Each partition of the table (clustered table or a heap table) or partition of the non-clustered index is stored on a single filegroup. Several or all partitions or even all objects can share the same filegroup. The key points are:
1) single filegroup can consist of more than one files. And should, in most of the cases! Think about 4 equal files per filegroup. Too much files in filegroup is also not good, but single file per filegroup is often not good.
2) you hold a database file on a single disc? That is not just bad for performance (because multiple discs running in parallel will easily outperform that) but it is also dangerous. If the disk is damaged, you don't have redundancy and you have downtime
and lower availability. Consider RAID10 arrays. You need at least 4 disks, even number of disks. Capacity is half of the disks, but it is the king in speed and reliability, for both reads and writes.

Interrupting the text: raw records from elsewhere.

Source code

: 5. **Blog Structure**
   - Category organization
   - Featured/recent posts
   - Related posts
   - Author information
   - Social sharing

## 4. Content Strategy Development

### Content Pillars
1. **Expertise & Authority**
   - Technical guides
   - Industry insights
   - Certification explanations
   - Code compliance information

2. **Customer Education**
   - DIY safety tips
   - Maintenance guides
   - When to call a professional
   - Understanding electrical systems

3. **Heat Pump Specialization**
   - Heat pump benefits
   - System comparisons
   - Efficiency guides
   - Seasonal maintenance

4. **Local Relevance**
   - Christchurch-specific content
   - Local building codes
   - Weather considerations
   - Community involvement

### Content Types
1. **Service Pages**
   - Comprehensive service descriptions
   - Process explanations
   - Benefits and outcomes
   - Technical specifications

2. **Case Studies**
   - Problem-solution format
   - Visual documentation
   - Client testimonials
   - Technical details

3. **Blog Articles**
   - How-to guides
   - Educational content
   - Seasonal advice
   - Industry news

If RAID10 is too expensive for the available budget for
disks, consider RAID5. RAID5 is much much slower in writes, several times slower than RAID10. Reads are ok, comparable to RAID10, sometimes slightly exceeding.
3) build your clustered and non-clustered indexes so data you read and write is physically close together. Typically, it is by time value followed by id. E.g. (DATE, INT) would be the typical clustered key for such tables. INT is identity, ever-growing column,
and DATE is also growing most of the time.
4) Consider combining partitioning with partitioned views. It is a view that combines tables that are partitioned. Partitioned view enables you independent indexing and independent online rebuilds. In SQL2008R2 single partition rebuild is offline operation.
5) Compressing the older (less used) partitions can help you reduce space occupies
IMHO, the biggest problem you have are disks, not the partitions. Build the RAID10 array for current data that is frequently read and written, and build RAID5 array for the older data that are mostly used for reading.